Directions:
The lines to copy from the data below are those that hold the string "chair".

Data supplied:

▬▬▬

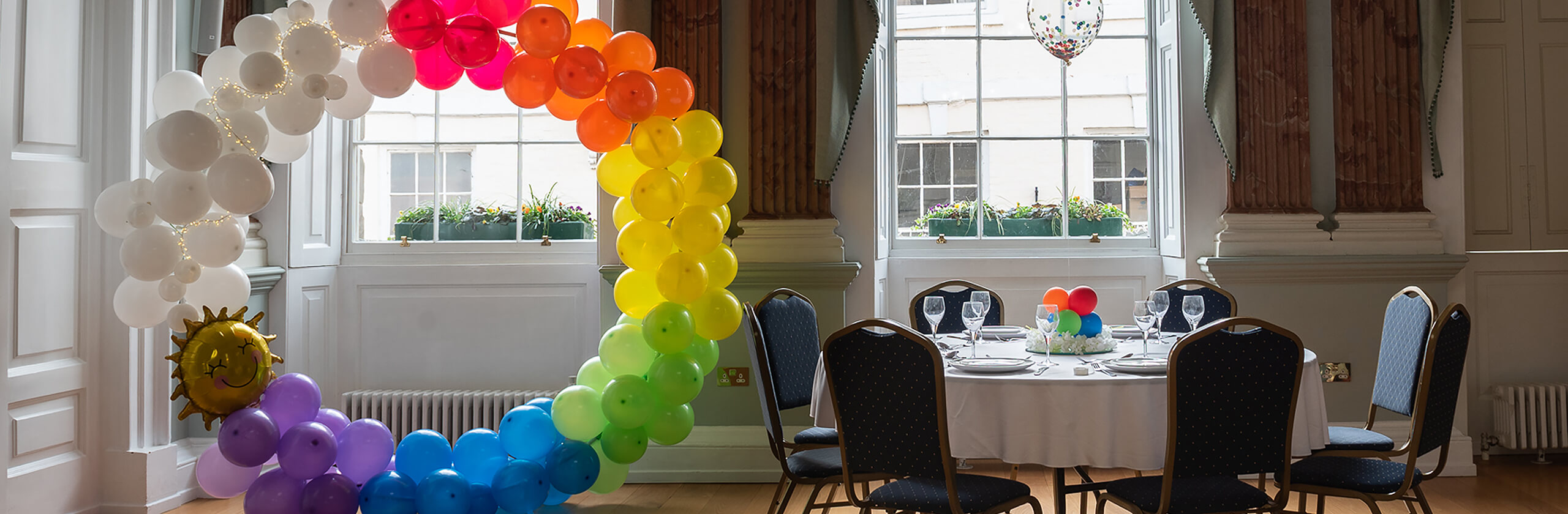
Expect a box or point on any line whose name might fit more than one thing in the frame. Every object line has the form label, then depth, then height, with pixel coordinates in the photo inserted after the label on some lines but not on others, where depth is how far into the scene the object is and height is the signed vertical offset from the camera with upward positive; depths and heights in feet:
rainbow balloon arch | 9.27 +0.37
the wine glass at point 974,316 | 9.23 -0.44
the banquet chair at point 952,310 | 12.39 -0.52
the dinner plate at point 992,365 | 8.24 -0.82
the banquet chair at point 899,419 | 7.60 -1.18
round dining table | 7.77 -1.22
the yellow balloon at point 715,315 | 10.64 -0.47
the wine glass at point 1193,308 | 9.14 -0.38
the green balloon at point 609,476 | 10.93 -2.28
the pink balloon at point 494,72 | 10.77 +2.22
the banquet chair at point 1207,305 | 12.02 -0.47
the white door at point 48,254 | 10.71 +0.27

▬▬▬

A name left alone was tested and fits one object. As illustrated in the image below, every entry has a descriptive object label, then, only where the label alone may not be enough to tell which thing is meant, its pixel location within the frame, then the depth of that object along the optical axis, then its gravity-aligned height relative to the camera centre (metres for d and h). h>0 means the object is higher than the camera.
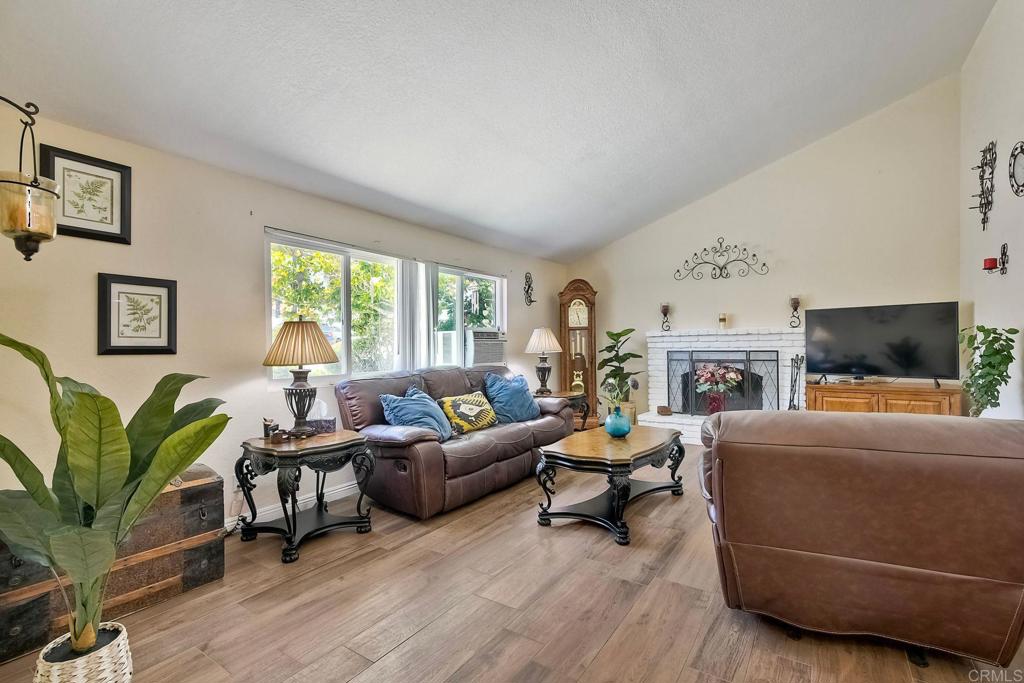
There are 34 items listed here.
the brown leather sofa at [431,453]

▬▬▬

Task solution:
the banquet chair at point 952,310 | 12.39 -0.52
the banquet chair at point 899,419 | 7.60 -1.18
the banquet chair at point 1207,305 | 12.02 -0.47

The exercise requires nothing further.